Supplementary Material

Supplemental Material

Acknowledgments

Sources of Funding

The GAMES-RP Trial was funded by Remedy Pharmaceuticals, Inc. JMS is supported by grants from NIH (R01 HL082517 and R01 NS060801). WTK is supported by grants from NIH (R01 NS099209) and the American Heart Association (AHA 17CSA 33550004).

Disclosures

JMS has a patent related to the study and serves on the Board of Directors for Remedy Pharmaceuticals. WTK, KNS, LAB, and GKS received grants from Remedy Pharmaceuticals during the conduct of the original clinical trial. MBB received grants from the American Academy of Neurology and the David Heitman Neurovascular Foundation. MBB, HEH, KNS, and WTK received research grants from Biogen and the American Heart Association.

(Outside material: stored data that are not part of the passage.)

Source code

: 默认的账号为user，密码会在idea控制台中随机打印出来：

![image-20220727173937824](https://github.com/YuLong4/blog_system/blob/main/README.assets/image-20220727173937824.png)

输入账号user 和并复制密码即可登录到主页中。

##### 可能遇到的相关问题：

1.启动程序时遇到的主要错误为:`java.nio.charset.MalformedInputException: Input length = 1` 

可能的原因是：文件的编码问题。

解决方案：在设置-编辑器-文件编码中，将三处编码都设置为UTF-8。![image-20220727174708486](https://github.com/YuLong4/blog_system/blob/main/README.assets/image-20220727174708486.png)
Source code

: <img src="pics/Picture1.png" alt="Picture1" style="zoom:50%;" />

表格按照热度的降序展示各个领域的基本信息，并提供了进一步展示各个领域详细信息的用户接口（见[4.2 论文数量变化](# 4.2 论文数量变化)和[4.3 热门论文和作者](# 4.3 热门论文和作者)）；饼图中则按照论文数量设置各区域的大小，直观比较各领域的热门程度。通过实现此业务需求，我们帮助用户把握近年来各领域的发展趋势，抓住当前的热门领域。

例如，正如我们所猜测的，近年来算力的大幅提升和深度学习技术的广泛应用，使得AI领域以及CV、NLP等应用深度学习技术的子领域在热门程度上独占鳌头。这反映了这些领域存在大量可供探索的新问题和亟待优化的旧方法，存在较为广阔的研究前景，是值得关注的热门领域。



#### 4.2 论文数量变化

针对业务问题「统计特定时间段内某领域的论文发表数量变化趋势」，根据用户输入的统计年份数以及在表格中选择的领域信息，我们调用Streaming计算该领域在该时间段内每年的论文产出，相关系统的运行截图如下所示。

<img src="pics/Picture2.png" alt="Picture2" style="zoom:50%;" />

WTK reports a patent outside the submitted work. KNS received grants from Bard, Hyperfine and Astrocyte outside the submitted work. HEH, BJM, LAB, MBB, JMS, and WTK received personal fees from Biogen outside the submitted work. BJM and HEH received grants from Remedy Pharmaceuticals outside of the submitted work. PV and RvK have nothing to disclose. As the compound owner, Biogen was provided the ability to review this manuscript. The authors maintained full control of all content.